Physically, burnout tends to feel like exhaustion that sleep doesn't fix. You wake up tired. Small tasks take enormous effort. Concentration fractures. Some people feel a low-grade dread about Monday starting on Friday afternoon, or notice their body tensing at the sound of a work notification.
Burnout exists on a spectrum. For some people it shows up primarily as emotional numbness and detachment. For others it overlaps with symptoms of depression or anxiety, which can look similar but may need different care. If you're not sure which you're dealing with, that uncertainty itself is a reason to talk to someone who can help you figure it out.
What can help
Recovering from work burnout starts with naming it honestly and giving yourself permission to treat recovery as a health priority. That means protecting sleep above almost everything else — a consistent sleep schedule, a wind-down routine, and if insomnia is persistent, talking to a clinician rather than waiting it out. Burnout recovery built on a foundation of poor sleep tends not to hold.

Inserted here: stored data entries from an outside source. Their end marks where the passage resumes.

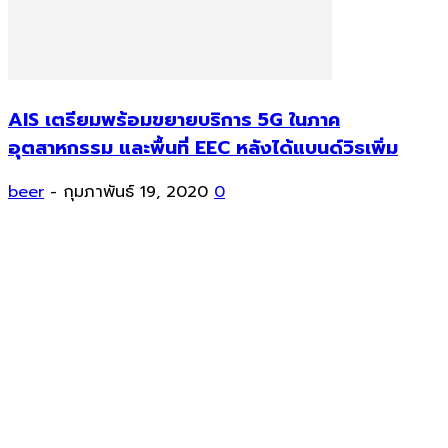
AIS เตรียมพร้อมขยายบริการ 5G ในภาค
อุตสาหกรรม และพื้นที่ EEC หลังได้แบนด์วิธเพิ่ม
beer
-
กุมภาพันธ์ 19, 2020
0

The next layer is load management. Setting hard limits on after-hours email, overtime, and tasks that were never really yours to carry is not optional if the conditions that caused burnout remain unchanged. Where you have any flexibility, delegate, renegotiate deadlines, or reduce scope. This is easier said than done in many workplaces, but even small reductions in demand can create enough breathing room for recovery to begin.
Rebuild energy through sources that have nothing to do with productivity — movement, time with people you like, creative or physical activities that exist purely for enjoyment. Brief daily stress reduction practices like slow breathing, short walks, or progressive muscle relaxation are genuinely useful, not just filler advice. They work by calming a nervous system that has been running too hot for too long. If the work environment itself is the source of harm and cannot be changed, exploring leave or a job change is a legitimate clinical consideration, not a last resort.
When to reach out
Getting support for work burnout is a reasonable decision at any stage — you do not need to be in crisis to deserve help. A therapist can help you untangle what's situational from what might be longer-standing, and work with you on boundaries, recovery pacing, and what comes next.
Professional evaluation is particularly warranted if burnout symptoms are persistently interfering with your daily life, your relationships, or your ability to function — or if what started as burnout has begun to look like depression or panic. These are not the same thing as burnout, and they respond to different kinds of care. A medical evaluation can also assess whether physical factors like thyroid issues or anemia are compounding your exhaustion.
If you are having thoughts of self-harm or do not feel safe, please reach out immediately. If you're in the US and need immediate support, you can call or text 988 (Suicide & Crisis Lifeline) at any time.